Promulgated by American attorney and author Mike Godwin in 1990, Godwin's Law originally referred, specifically, to Usenet newsgroup discussions. It is now applied to any threaded online discussion, such as Internet forums, chat rooms and blog comment threads, as well as to speeches, articles and other rhetoric.
There are many corollaries to Godwin's law, some considered more canonical (by being adopted by Godwin himself) than others. For example, there is a tradition in many newsgroups and other Internet discussion forums that once such a comparison is made, the thread is finished and whoever mentioned the Nazis has automatically lost whatever debate was in progress. This principle is itself frequently referred to as Godwin's law. It is considered poor form to raise such a comparison arbitrarily with the motive of ending the thread.

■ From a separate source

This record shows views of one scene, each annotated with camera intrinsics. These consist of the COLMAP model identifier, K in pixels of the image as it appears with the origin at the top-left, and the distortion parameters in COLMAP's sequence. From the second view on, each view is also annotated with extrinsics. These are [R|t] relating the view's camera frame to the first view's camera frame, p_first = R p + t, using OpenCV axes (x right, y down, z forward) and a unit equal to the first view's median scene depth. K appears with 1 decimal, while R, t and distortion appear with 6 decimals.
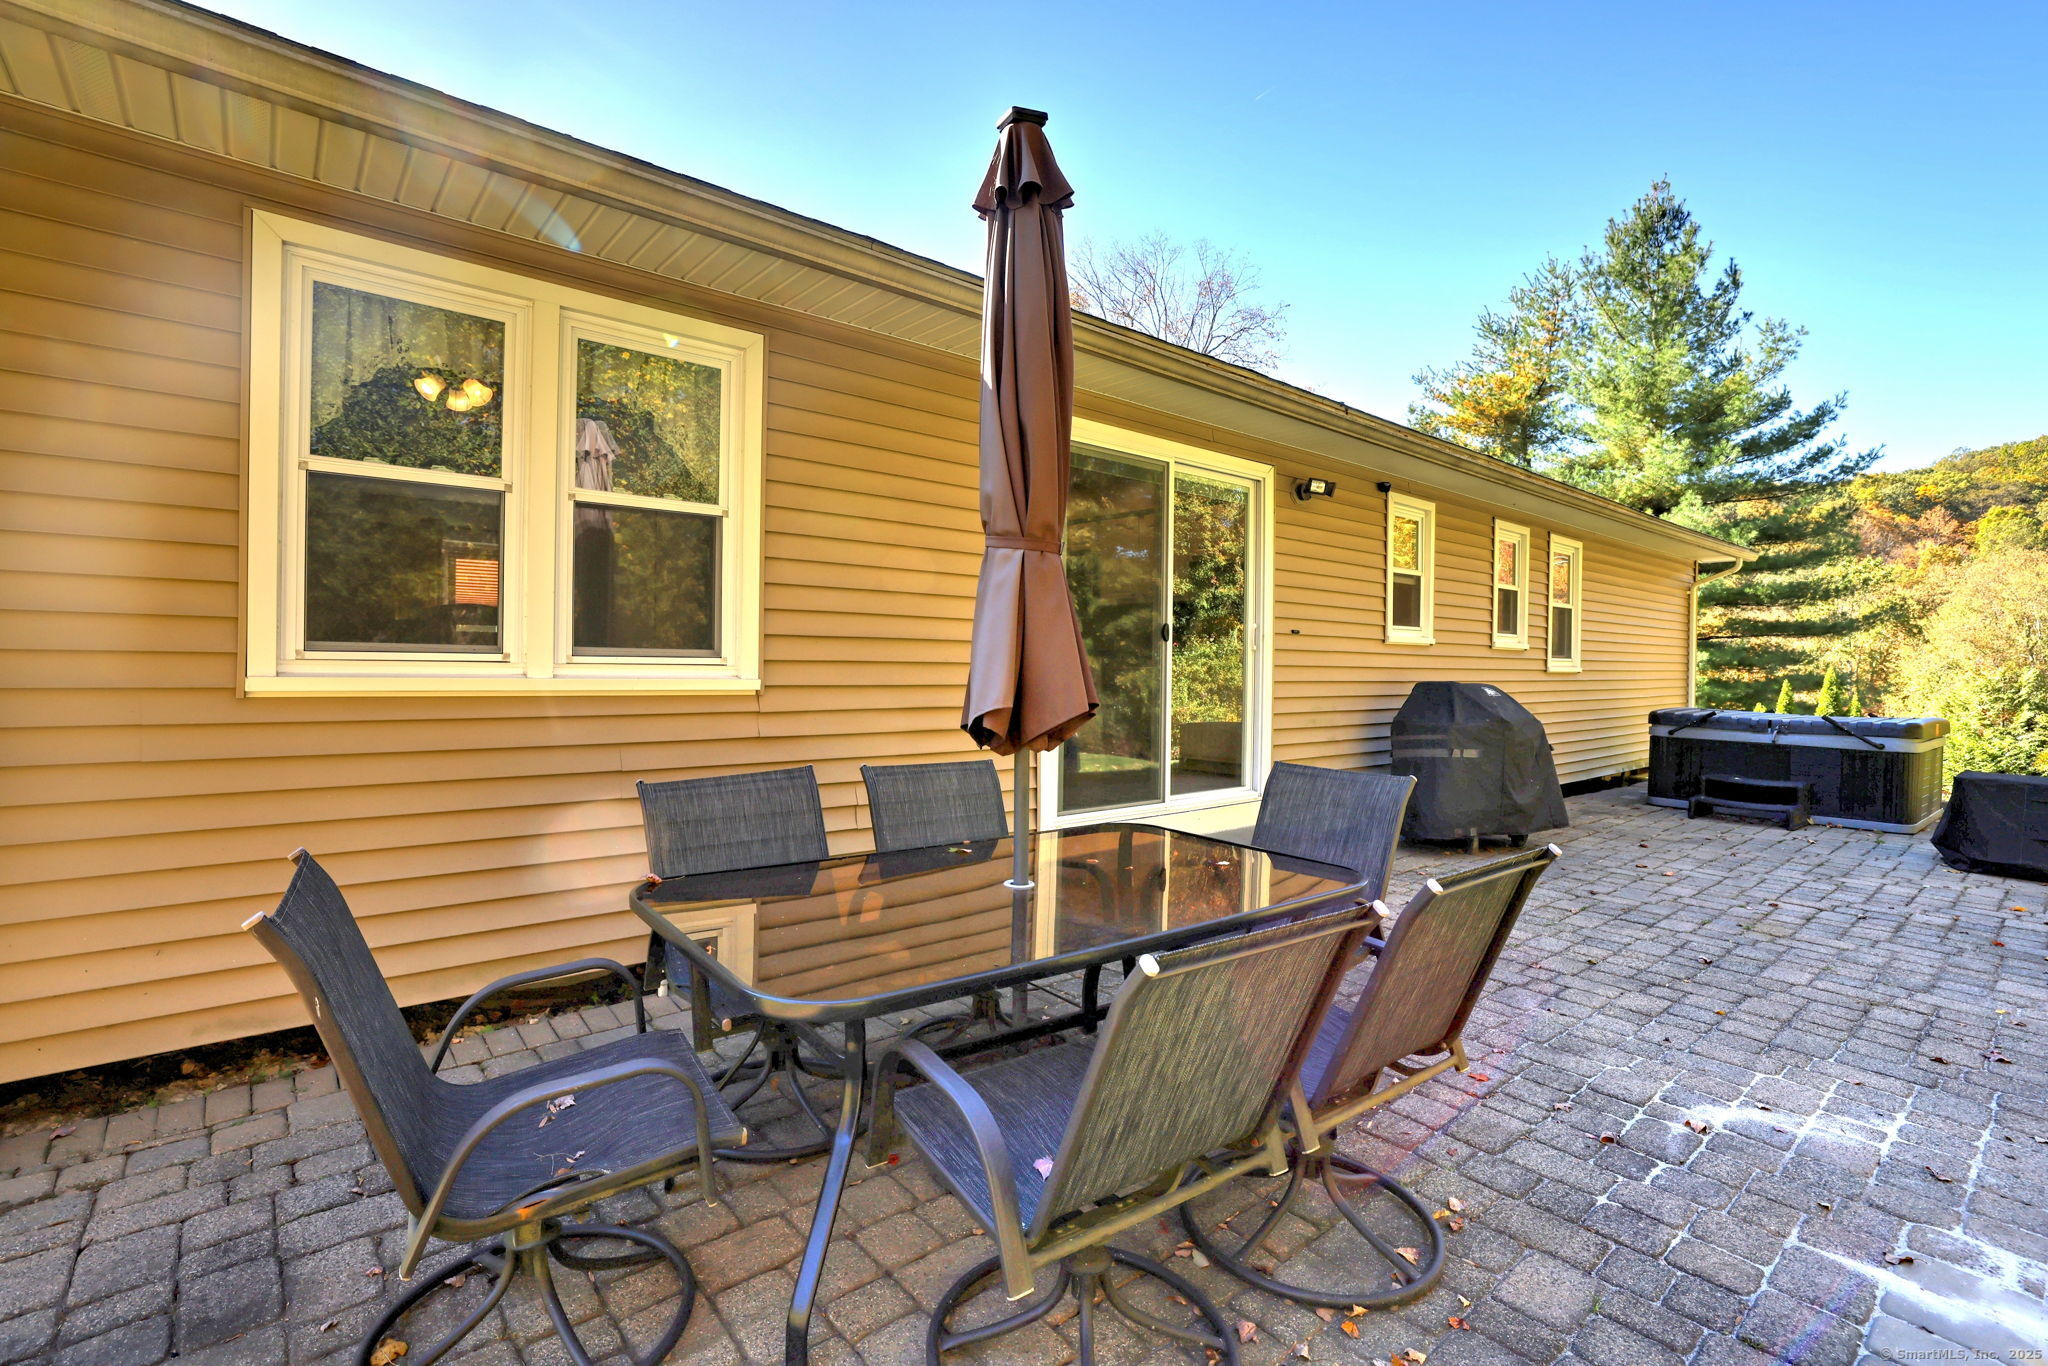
lens RADIAL K [[902.9, 0, 1022.8], [0, 902.9, 689.2], [0, 0, 1]] dist [-0.024086, 0.005711]
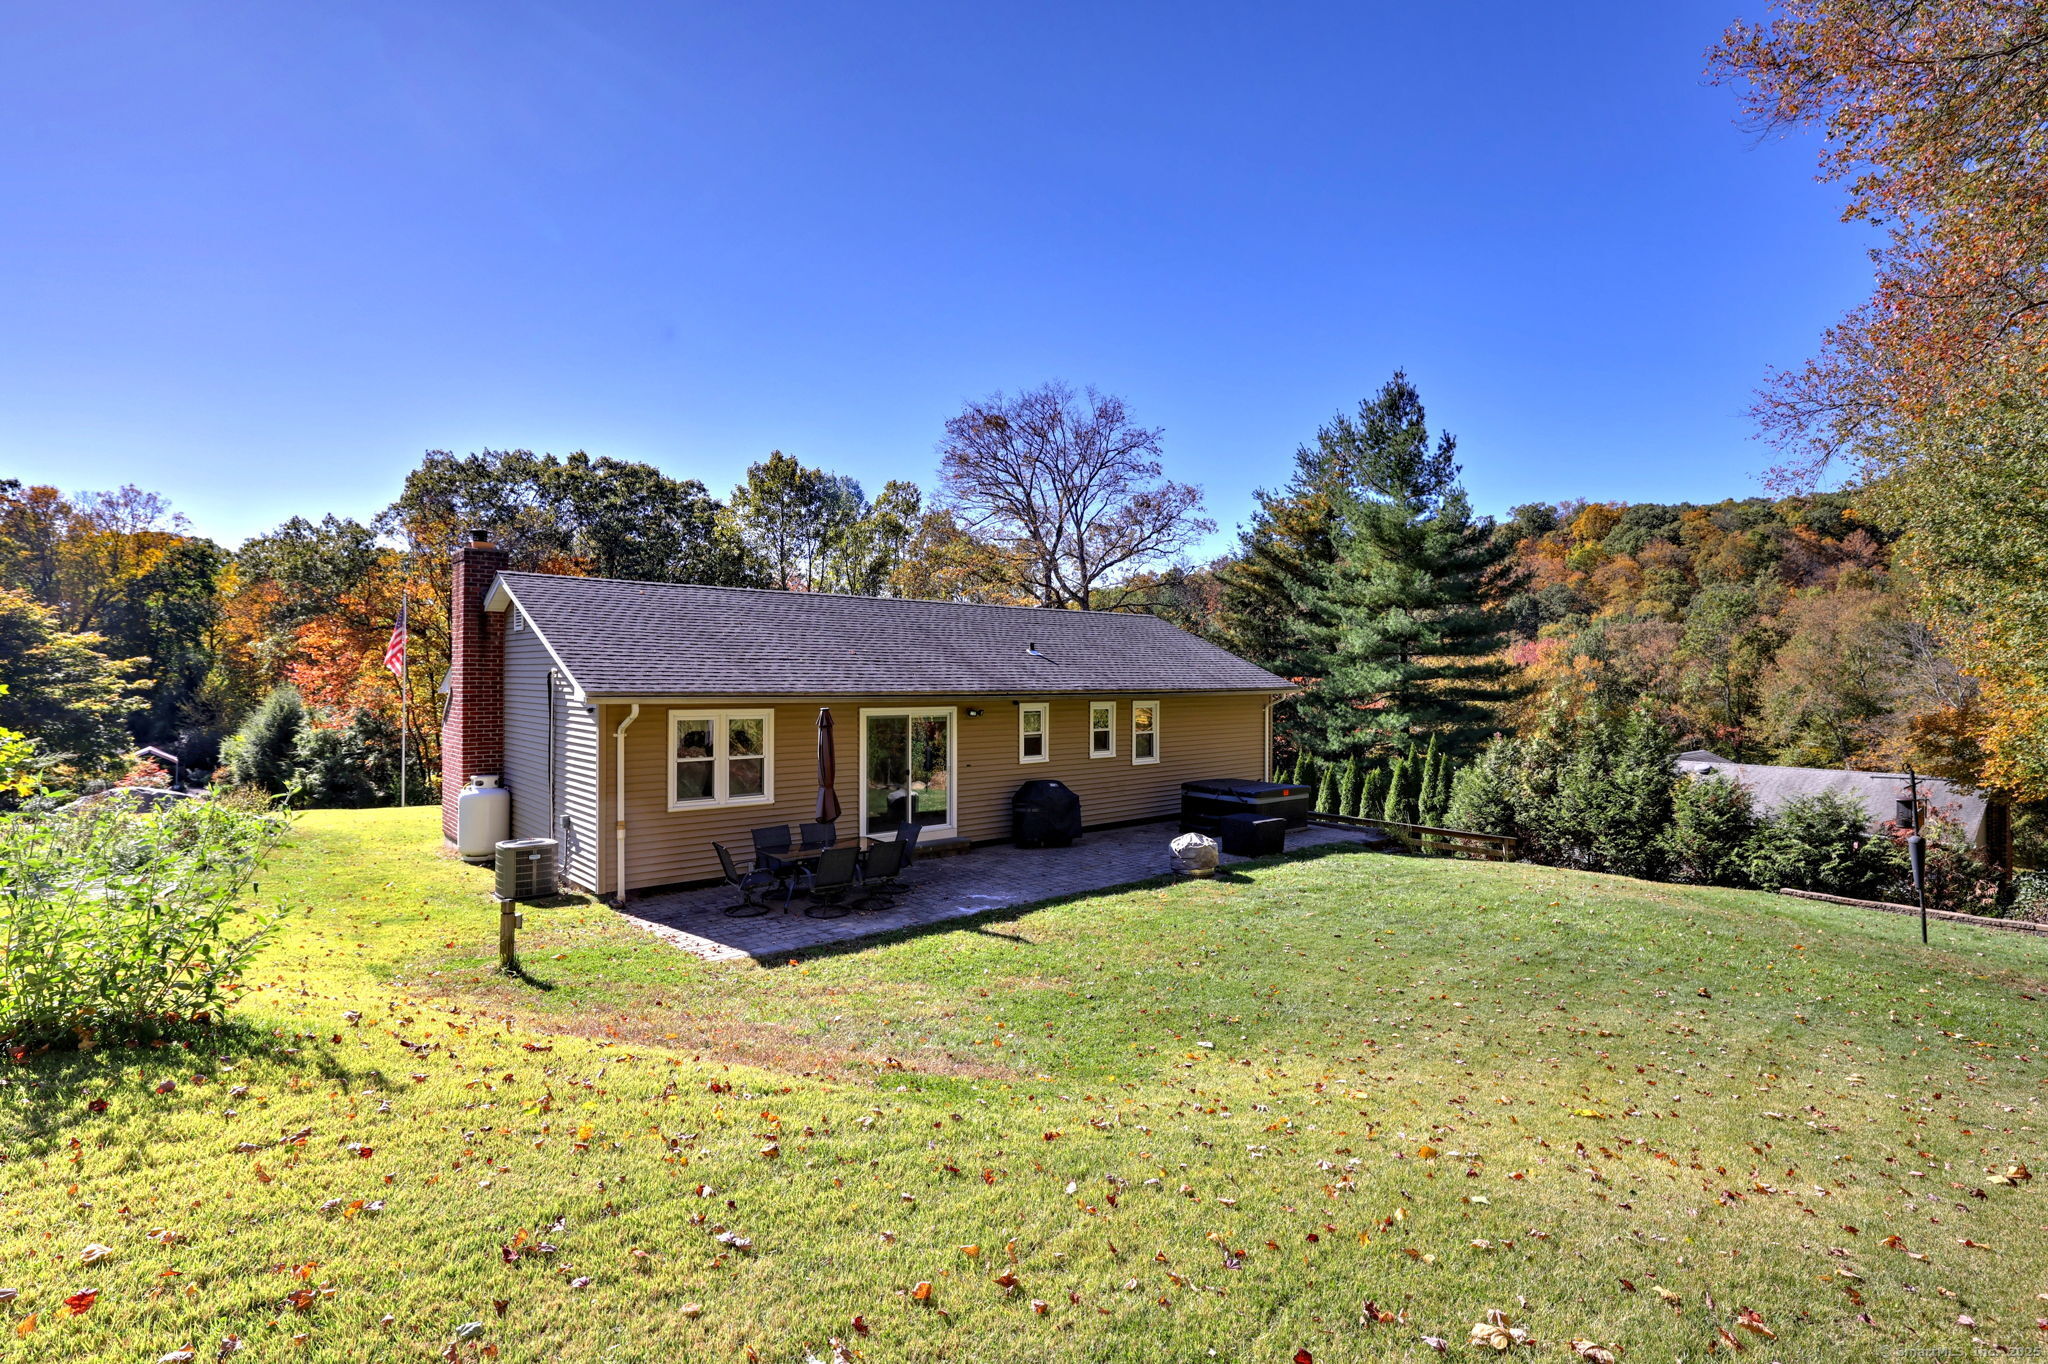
lens RADIAL K [[946.9, 0, 1023.6], [0, 946.9, 700.6], [0, 0, 1]] dist [-0.033161, 0.012434]
pose [[0.999893, -0.011788, 0.008632, 0.112248], [0.011787, 0.999931, 0.000153, -0.064573], [-0.008633, -0.000051, 0.999963, -0.461589]]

Godwin's law applies especially to inappropriate, inordinate, or hyperbolic comparisons of other situations (or one's opponent) with Nazis – often referred to as "playing the Hitler card". The law and its corollaries would not apply to discussions covering known mainstays of Nazi Germany such as genocide, eugenics, or racial superiority, nor, more debatably, to a discussion of other totalitarian regimes or ideologies, if that was the explicit topic of conversation, because a Nazi comparison in those circumstances may be appropriate, in effect committing the fallacist's fallacy. Whether it applies to humorous use or references to oneself is open to interpretation, because this would not be a fallacious attack against a debate opponent.
Although falling foul of Godwin's law tends to cause the individual making the comparison to lose his argument or credibility, Godwin's law itself can be abused as a distraction, diversion or even as censorship, fallaciously miscasting an opponent's argument as hyperbole when the comparisons made by the argument are actually appropriate. Similar criticisms of the "law" (or "at least the distorted version which purports to prohibit all comparisons to German crimes") have been made by Glenn Greenwald.
Godwin's law does not claim to articulate a fallacy; it is instead framed as a memetic tool to reduce the incidence of inappropriate hyperbolic comparisons. "Although deliberately framed as if it were a law of nature or of mathematics, its purpose has always been rhetorical and pedagogical: I wanted folks who glibly compared someone else to Hitler or to Nazis to think a bit harder about the Holocaust", Godwin has written.